Is Impact Investing the Way of the Future?

By Chris L. Meacham, CPA,

Cornerstone Wealth Management

The next generation of investors is estimated to inherit $41 trillion from the baby boomers, and trends are revealing that impact investing will not only be part of mainstream wealth management, but it may become the core-portfolio. With that in mind, some of the biggest names in the financial service industry – Morgan Stanley, UBS AG, The Goldman Sachs Group Inc., and JPMorgan Chase & Co. – have already made plans to establish or increase the activities around impact investing.

According to the Global Impact Investing Network (GIIN), impact investments are “investments into companies, organizations, and funds with the intention to generate a measurable, beneficial social and environmental impact alongside a financial return.” This idea appears to be gaining momentum and could be a large part of the future of financial planning. The World Economic Forum conducted a study in 2013 and found that next-generation investors consistently ranked impact performance as their primary investment criterion. Even ranking it ahead of return.

This movement parallels earlier studies taken of executives. In 2010, an Accenture survey revealed that 93% of corporate chief executives indicated that sustainability would be critical to the future success of their companies. And all of this momentum mirrors a much broader reshaping of global priorities. Out-of-control deficits, shaky financial markets, and staggering needs have shoved impact investing into the forefront. And with this comes new opportunities, challenges, and innovation in all sectors that has the potential to build a more prosperous future.

We have not yet seen a high demand for impact investing. But if these studies are correct, many investment advisers may face challenges when attempting to accommodate these emerging investment philosophies. For several advisers, profitability is partly driven by investing clients in a limited number of pre-set models. In order to stay efficient, these advisers cannot easily accommodate individual requests. Impact investing objectives can be very specific to an individual investor. Addressing these objectives with models would be a difficult task. It is becoming more and more important for firms to accommodate specific client preferences rather than trying to fit them into these pre-set models.
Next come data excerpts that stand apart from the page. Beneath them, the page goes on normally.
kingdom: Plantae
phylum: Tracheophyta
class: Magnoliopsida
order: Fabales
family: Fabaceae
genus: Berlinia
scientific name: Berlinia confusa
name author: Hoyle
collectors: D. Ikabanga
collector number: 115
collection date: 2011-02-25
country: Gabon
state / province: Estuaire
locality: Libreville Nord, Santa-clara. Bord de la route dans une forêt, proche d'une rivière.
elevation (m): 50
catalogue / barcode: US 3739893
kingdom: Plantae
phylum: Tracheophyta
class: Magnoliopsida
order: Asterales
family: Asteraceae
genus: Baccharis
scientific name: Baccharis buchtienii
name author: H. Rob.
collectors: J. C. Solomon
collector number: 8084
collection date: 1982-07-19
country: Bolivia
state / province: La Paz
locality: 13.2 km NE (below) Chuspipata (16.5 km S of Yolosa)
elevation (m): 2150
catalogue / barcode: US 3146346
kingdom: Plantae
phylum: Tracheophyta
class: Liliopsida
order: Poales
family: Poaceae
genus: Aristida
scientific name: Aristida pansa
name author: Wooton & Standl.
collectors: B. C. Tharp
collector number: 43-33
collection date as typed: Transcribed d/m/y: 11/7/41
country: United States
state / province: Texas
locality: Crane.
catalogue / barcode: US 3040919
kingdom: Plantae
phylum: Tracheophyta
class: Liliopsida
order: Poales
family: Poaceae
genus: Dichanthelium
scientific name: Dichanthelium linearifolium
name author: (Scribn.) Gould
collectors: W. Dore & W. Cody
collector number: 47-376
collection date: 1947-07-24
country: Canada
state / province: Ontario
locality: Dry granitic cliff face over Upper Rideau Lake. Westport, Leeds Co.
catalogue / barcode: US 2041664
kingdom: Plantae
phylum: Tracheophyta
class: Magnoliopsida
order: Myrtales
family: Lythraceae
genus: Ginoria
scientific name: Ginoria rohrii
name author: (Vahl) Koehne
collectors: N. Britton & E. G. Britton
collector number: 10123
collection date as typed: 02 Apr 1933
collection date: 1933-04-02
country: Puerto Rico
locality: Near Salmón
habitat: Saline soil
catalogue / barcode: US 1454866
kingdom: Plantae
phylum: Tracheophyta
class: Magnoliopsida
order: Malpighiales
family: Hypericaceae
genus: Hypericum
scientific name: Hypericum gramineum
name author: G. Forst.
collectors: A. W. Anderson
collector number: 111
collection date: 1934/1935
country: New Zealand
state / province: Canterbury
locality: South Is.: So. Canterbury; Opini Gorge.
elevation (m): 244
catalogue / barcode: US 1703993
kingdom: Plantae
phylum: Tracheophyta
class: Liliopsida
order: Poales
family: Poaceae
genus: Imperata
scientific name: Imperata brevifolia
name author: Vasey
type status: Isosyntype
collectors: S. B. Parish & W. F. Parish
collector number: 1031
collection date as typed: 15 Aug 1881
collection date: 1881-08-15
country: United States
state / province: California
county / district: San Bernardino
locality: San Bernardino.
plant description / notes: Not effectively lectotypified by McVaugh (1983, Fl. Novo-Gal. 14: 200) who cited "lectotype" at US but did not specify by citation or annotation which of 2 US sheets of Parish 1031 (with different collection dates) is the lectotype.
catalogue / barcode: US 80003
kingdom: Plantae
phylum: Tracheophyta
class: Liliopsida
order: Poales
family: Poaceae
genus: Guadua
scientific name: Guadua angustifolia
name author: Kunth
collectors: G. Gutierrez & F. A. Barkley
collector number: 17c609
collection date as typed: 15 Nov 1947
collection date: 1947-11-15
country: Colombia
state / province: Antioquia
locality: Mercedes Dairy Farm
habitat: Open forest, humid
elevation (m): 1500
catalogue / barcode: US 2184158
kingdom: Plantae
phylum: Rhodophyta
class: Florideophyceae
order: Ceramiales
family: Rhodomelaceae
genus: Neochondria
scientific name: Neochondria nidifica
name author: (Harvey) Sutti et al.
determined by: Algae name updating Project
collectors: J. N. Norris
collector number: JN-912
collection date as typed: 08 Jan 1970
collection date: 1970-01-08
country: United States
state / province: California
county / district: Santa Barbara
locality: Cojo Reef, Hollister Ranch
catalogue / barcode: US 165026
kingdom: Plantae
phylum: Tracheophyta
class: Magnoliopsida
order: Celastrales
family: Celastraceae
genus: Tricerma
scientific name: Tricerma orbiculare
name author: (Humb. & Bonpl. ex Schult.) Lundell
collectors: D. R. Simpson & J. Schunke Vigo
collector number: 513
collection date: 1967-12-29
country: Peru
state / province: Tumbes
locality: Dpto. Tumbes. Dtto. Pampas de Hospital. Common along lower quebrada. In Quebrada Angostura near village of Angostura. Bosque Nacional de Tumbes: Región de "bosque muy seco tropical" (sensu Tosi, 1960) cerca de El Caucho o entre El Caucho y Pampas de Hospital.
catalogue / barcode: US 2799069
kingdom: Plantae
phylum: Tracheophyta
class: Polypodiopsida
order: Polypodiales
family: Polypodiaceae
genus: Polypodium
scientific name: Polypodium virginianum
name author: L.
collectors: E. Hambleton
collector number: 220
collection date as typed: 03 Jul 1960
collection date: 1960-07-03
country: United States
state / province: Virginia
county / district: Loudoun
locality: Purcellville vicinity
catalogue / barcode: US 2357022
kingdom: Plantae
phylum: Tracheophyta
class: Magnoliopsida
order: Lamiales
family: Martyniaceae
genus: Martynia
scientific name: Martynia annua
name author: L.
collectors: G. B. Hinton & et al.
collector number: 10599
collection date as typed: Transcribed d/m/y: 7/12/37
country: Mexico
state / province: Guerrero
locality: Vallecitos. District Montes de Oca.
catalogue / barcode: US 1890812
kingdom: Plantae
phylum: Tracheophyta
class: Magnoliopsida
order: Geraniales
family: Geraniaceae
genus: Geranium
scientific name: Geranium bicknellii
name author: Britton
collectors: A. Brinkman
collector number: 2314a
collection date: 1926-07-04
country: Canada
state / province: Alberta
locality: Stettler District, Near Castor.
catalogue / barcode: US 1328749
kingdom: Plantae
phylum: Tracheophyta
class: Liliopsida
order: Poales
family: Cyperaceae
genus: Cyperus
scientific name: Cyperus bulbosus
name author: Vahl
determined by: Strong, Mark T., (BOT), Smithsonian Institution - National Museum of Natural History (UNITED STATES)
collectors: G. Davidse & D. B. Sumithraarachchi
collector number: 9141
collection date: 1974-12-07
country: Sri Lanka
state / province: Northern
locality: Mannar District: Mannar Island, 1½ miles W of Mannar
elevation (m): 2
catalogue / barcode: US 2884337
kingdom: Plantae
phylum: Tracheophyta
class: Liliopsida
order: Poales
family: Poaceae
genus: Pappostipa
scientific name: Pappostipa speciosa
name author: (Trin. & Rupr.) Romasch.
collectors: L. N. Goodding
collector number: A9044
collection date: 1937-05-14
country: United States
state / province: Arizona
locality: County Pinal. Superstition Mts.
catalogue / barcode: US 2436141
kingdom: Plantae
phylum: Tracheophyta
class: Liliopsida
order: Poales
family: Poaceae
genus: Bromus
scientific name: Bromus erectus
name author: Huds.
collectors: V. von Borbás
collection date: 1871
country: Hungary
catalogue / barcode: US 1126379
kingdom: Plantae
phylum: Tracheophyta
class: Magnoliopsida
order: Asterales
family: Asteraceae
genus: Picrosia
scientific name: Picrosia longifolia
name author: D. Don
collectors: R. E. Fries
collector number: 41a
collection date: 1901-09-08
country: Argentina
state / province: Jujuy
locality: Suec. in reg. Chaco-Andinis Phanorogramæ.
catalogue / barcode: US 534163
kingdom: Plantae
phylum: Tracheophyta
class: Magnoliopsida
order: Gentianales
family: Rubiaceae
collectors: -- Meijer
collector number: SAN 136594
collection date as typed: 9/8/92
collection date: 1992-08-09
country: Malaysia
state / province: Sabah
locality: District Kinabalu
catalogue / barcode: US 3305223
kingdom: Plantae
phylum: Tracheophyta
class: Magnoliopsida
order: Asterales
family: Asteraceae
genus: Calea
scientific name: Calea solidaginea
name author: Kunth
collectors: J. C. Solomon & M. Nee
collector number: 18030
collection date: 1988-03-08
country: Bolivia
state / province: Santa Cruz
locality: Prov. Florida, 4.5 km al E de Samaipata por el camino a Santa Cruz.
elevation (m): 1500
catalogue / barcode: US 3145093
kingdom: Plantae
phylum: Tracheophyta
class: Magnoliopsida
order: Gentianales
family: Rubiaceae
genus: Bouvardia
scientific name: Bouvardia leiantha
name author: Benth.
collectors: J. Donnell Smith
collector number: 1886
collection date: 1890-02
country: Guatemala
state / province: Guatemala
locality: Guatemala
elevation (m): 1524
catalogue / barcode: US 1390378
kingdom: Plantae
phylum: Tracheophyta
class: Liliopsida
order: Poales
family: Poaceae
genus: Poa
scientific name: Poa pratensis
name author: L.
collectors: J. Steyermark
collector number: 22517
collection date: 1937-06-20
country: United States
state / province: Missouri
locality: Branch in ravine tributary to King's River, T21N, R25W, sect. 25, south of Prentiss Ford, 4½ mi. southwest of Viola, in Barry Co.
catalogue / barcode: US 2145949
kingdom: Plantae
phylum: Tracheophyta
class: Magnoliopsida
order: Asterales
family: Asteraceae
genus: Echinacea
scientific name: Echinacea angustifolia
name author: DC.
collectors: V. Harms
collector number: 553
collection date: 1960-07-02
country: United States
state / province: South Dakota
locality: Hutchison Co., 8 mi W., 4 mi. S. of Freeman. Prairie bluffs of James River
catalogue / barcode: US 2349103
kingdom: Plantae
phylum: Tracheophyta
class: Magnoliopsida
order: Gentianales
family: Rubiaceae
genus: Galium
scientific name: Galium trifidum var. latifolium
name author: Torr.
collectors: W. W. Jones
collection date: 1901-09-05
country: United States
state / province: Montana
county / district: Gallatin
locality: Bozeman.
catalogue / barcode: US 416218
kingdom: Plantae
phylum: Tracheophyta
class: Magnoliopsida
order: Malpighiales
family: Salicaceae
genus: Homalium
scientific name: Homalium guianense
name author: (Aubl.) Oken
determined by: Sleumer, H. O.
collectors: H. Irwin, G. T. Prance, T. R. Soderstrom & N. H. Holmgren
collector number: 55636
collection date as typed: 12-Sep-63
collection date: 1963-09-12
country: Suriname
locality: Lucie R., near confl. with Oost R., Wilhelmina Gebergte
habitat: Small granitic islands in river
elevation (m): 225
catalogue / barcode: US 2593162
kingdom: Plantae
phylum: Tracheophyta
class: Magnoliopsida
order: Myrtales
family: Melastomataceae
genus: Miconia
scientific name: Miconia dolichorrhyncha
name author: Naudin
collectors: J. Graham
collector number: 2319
But regardless of the approach financial service firms favor, an impact investment program can be designed so that it signals important insights about investor preferences to the core wealth or asset management practices of a financial institution, irrespective of whether these investments help to meet institutional philanthropy or compliance mandates. Positioning impact investing in this way provides financial institutions and advisers with a way to respond to this new growing demand.

In the past, impact investing has been marginalized by mainstream financial institutions and often met with heavy skepticism. But things may be changing. It is hard to ignore the priorities of the next-generation investors and their $41 trillion. While the old model, as exemplified by Bill Gates and Warren Buffett, was to “make money and then give it back”, it appears that the new cultural inclination is to “do well

and

do good” simultaneously.

And whether you’re ready to get on board yet with impact investing or not, it looks to be the way of the future. Of course, this then only further emphasizes the importance of finding a financial adviser that believes in the approach of customizing client portfolios.